In this context, we hypothesize that treatments to either improve cardiovascular health or manage frailty may also incrementally improve patient health outcomes and lower cardiovascular risk. A recent study from our research group showed that cardiac rehabilitation completion was associated with lower frailty levels in two thirds of patients [65]. This frailty reduction effect, alongside improvements in CVD risk factors, suggest that interventions which model multidisciplinary exercise and education-based cardiac rehabilitation programs could be an effective treatment strategy for frail patients with poor cardiovascular health. Indeed, this invites further inquiry to study cardiac rehabilitation and its effect on long-term health as both a primary and secondary prevention measure of CVD and subsequent management of frailty. In addition, the AHA has recently updated the LS7 to the Life’s Essential 8, adding a new “sleep health” component to the construct of cardiovascular health [66]. Future research should also evaluate the role of sleep with previous cardiovascular health metrics in relation to frailty and mortality.

Strengths and limitations

A strength of our study was that we used a large and robust study cohort of 35,207 individuals, of which are nationally representative of community-dwelling US adults, with long-term follow-up. However, our data have limitations. First, despite the NHANES being a complex, multistage, and rigorous survey, the baseline data of non-institutionalized United States of America population are cross-sectional and thus we cannot examine the causal nature of relationship between frailty and cardiovascular health.
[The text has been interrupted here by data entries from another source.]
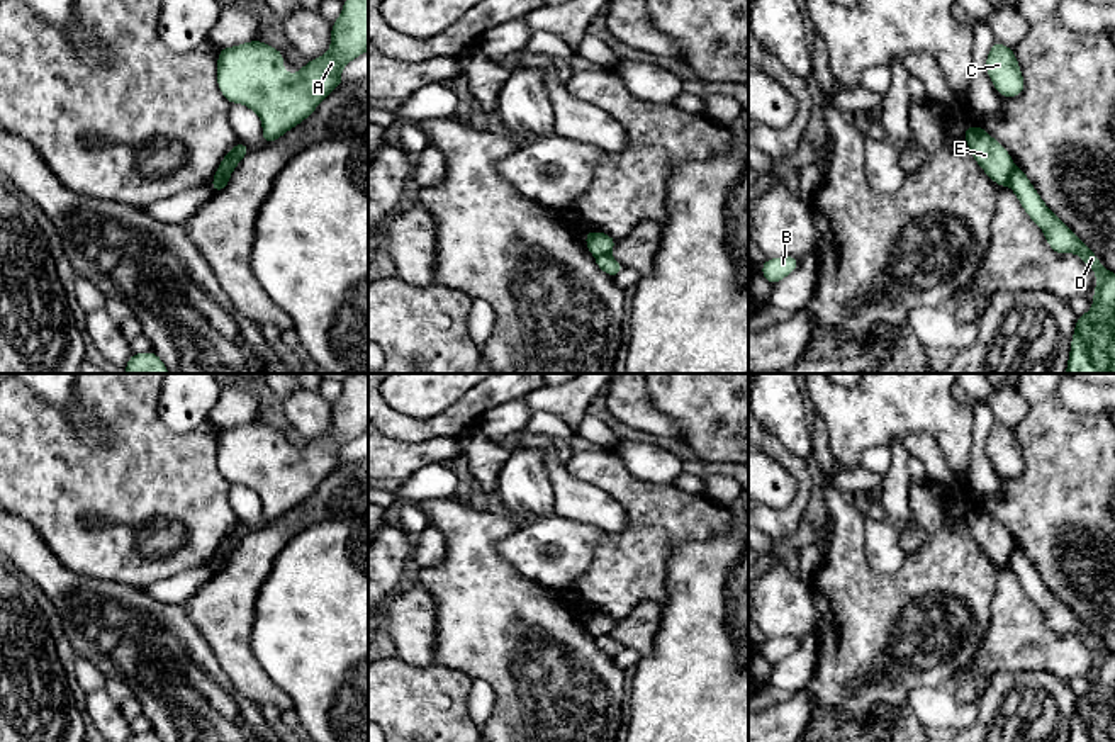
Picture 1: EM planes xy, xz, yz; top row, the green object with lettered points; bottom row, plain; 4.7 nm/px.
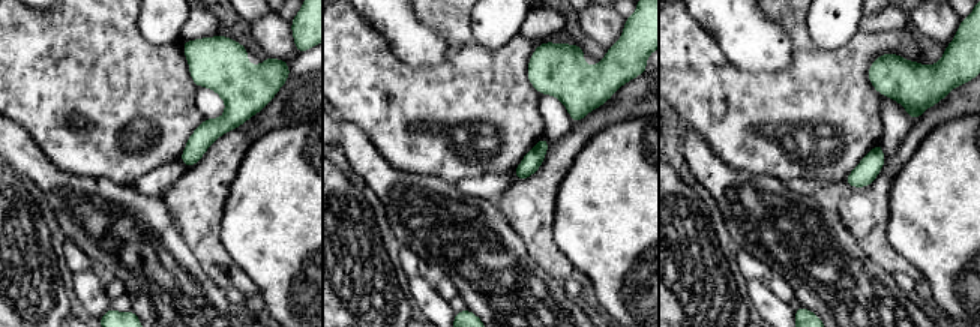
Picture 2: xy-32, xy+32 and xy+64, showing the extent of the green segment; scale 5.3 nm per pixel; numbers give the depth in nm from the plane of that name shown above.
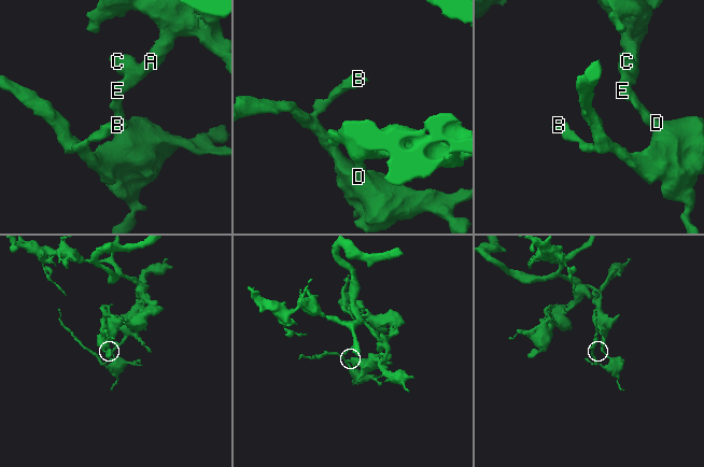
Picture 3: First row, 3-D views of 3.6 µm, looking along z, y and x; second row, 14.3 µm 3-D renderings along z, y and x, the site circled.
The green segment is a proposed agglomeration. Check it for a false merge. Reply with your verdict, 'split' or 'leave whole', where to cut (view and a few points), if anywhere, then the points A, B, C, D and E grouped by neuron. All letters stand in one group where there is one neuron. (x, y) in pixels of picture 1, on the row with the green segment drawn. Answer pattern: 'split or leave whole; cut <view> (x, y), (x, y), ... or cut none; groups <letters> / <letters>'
split; cut xy (229, 172), (211, 184); groups A C E / B D

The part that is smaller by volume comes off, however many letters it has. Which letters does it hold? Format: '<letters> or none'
B, D

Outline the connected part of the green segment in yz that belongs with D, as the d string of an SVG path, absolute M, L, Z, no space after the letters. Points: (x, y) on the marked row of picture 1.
M1015 166L1008 185L1027 216L1042 229L1051 250L1057 255L1076 253L1096 275L1093 306L1076 318L1066 374L1115 374L1115 273L1105 270L1100 258L1045 205L1023 170Z

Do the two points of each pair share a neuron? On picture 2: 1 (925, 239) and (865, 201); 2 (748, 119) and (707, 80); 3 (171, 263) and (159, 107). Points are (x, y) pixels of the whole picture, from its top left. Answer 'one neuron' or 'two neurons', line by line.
1: two neurons
2: one neuron
3: two neurons

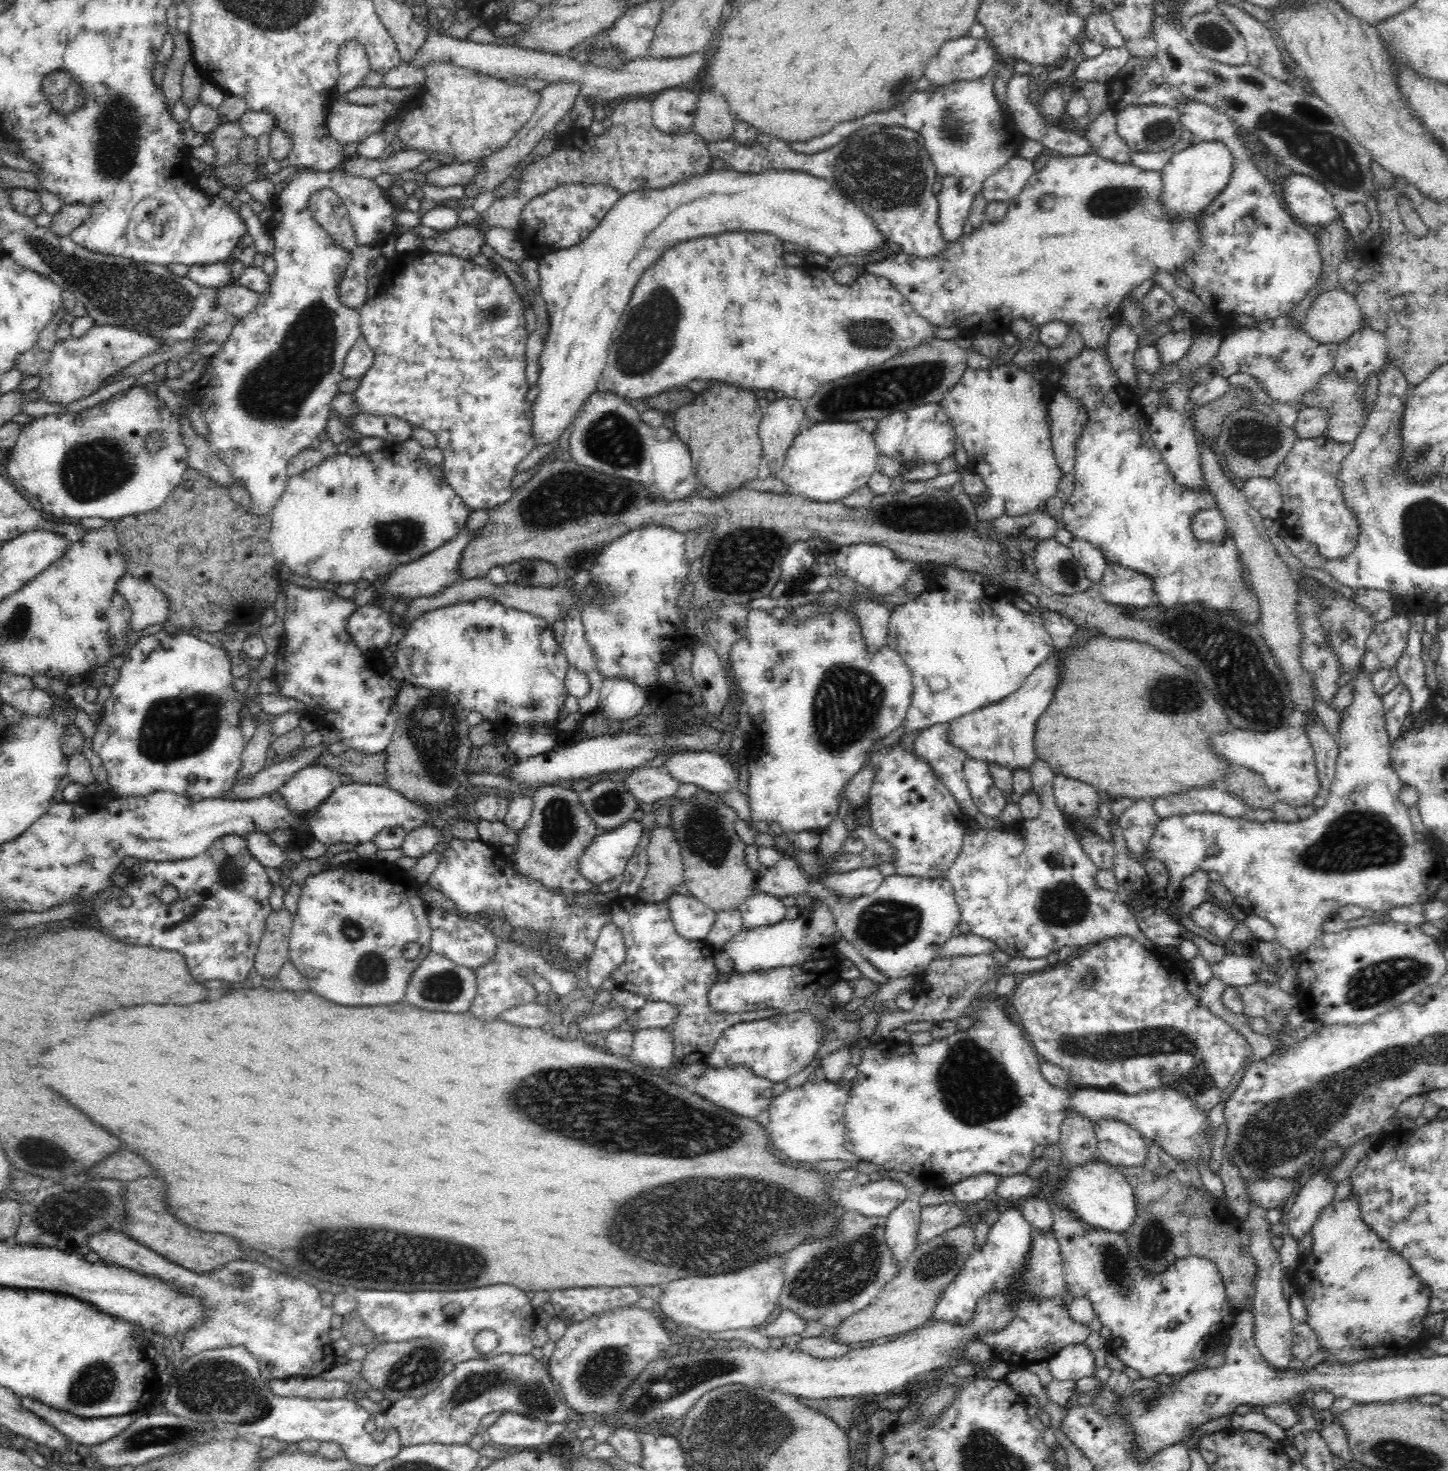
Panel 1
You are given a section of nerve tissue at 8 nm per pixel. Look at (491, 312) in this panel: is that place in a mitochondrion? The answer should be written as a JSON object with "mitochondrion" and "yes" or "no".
{"mitochondrion":"yes"}

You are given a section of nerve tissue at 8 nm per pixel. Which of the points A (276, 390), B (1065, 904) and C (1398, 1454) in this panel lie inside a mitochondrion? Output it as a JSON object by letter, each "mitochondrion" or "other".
{"A":"mitochondrion","B":"mitochondrion","C":"mitochondrion"}

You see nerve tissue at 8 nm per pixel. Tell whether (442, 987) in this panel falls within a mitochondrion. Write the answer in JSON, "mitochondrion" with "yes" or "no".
{"mitochondrion":"yes"}

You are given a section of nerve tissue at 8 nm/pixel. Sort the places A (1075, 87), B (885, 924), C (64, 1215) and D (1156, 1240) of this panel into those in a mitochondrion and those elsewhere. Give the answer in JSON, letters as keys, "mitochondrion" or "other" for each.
{"A":"other","B":"mitochondrion","C":"mitochondrion","D":"mitochondrion"}

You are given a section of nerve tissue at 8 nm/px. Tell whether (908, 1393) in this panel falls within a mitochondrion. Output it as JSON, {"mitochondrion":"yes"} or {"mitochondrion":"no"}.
{"mitochondrion":"no"}

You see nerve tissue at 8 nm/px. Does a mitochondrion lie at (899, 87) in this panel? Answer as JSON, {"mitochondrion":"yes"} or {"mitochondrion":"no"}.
{"mitochondrion":"yes"}

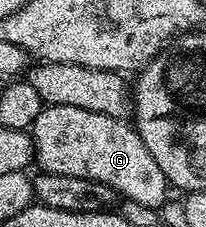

Furthermore, since the NHANES used self-reported measures of physical activity, smoking, and various other items used to create the FI and LS7, classification errors or recall bias can operate when responding to surveys; however, self-report survey use in frailty indices has been validated [67]. It is also important to note that we only used complete cases of data for the creation of the LS7. Any participant missing 1 or more of the 7 cardiovascular health metrics were excluded (n = 9570) as creation of the LS7 requires availability of all seven cardiovascular health metrics. Participants with incomplete data were often older and frailer (Additional file 1: Table S8). As such, these data may have biased prevalence estimates of demographic and mortality data. Additionally, mortality may not be the most robust outcome for younger adults. The wide confidence intervals and large hazard ratios (Fig. 2; Additional file 1: Tables S4 to S5) for some groups of young males may be attributable to low sample sizes and mortality events; the paradoxical nature of being severely frail but concurrently having good cardiovascular health seems to have resulted in a scarcity of data in this young population.

Conclusions

Our study revealed that frailty as an accumulation of non-cardiovascular deficits is related to overall cardiovascular health in both females and males. Generally, females and males with higher frailty or worse cardiovascular health are more likely to die. The combined burden of frailty and poor cardiovascular health on mortality is higher in a dose-response trend for females. For males, the lethality of this combined burden is greater in older males than in younger males. Adding frailty to assessments of overall cardiovascular health may identify more individuals at risk for mortality and thus has the potential to improve decisions to implement preventative or treatment approaches.